For all the changes being a foreign exchange student has brought into Oestergaard’s life, she seems to be adjusting well. She has made many friends running with the school’s cross country team, and she even went on a blind date this past weekend.
“It was way fun,” Oestergaard said. “I wouldn’t have gone on a blind date at home. That was taking it a step further, but I have no regrets.”
Tasasen, a student from Nittedal, Norway, is also fitting in with her new surroundings. To her, life in Tooele is more of the same. She describes her home as being similar in size to Tooele and she’s kept up with some of her old hobbies. Her eight years of experience in competitive swimming at home helped her make the school swim team, and she spent the weekend with a few of her new friends at a swim meet.
“I kind of like everything, except not having my family and friends here,” Tasasen said of her experience so far.
Tasasen was more specific when she applied to become a foreign exchange student. Though she was unable to choose the state, she designated America as her country of choice.
“America is exciting,” Tasasen said. “It’s a big country, and I wanted to go to an English-speaking country.”
Both Tasasen and Oestergaard said people from America are surprisingly similar to people from their own countries.
“There are certain things that you need to adjust to, but it’s not that different,” Oestergaard said.
Still, Oestergaard said there is one big difference.
“It’s way easy to get Americans to smile,” she said. “In Denmark everyone is always pouting.”
The girls also had few complaints about their new lifestyle. Oestergaard cites the altitude, which she said makes it difficult to run, and Tasasen finds the local food options to be problematic. But one thing neither is about to have a fit over is the local school system.
“They [school] days are long and hard, but the good thing about America is that you get credit for trying,” Oestergaard said.
In comparison with their classes at home, both Oestergaard and Tasasen said American classes are easier to pass. Though American school days are longer and require more classes then she would normally take in Norway, Tasasen said she’s not struggling to get her assignments in on time.
“I barely have any homework,” she said, “and if you turn in every paper, you’ll get a good grade.”
Fortunately for her, Tasasen will receive regular school credit for attending Stansbury for a year, and when she goes home she’ll be able to resume her studies as usual. Oestergaard, on the other hand, will have to make up credit next year by entering her Danish high school again as a freshman.
Despite this, Oestergaard said spending a year in America will be well worth the extra year of school required.
With the upcoming holiday, Oestergaard will finally be able to take a break from those long days at school to investigate the real way Americans celebrate Christmas.
“I am excited to see how the American Christmas really works. You only see it in stories and movies [in Denmark],” Oestergaard said.
The idea of celebrating on Dec. 25, Christmas Day, is particularly exciting to Oestergaard. In Denmark, the holiday ends on Dec. 24, and that leaves most Danish residents without anything to do the next day.
“We don’t usually get out of our pajamas [on Christmas morning],” Oestergaard said.
For both, the idea of spending the holidays away from home has prompted some homesickness, but not too much.
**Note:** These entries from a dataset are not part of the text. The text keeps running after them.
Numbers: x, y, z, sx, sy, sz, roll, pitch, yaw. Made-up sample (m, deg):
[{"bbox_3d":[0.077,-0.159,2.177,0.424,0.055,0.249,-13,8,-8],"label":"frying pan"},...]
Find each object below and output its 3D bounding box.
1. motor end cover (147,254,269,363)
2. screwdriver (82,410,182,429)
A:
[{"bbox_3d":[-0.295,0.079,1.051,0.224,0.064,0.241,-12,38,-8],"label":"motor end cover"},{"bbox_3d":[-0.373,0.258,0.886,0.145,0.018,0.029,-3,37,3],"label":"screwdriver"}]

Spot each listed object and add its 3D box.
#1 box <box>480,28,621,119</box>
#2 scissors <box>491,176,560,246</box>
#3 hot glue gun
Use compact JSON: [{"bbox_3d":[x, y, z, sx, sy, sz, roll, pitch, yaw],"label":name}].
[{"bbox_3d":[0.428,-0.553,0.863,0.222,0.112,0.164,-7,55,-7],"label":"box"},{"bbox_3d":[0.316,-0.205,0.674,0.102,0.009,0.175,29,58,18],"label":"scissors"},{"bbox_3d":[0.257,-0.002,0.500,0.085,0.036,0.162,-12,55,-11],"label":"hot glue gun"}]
“I miss my friends and family, but I knew that would come. I knew I would miss everybody,” Oestergaard said. “But I know that I will see them again, and that makes it easier.”
For now, Tasasen and Oestergaard can enjoy their own kind of American adventure while teaching locals about their own way of life. When they return home, they will have the opportunity to share what they have learned with their friends, family and neighbors. And that’s what being a foreign exchange student is all about: learning, teaching and growing.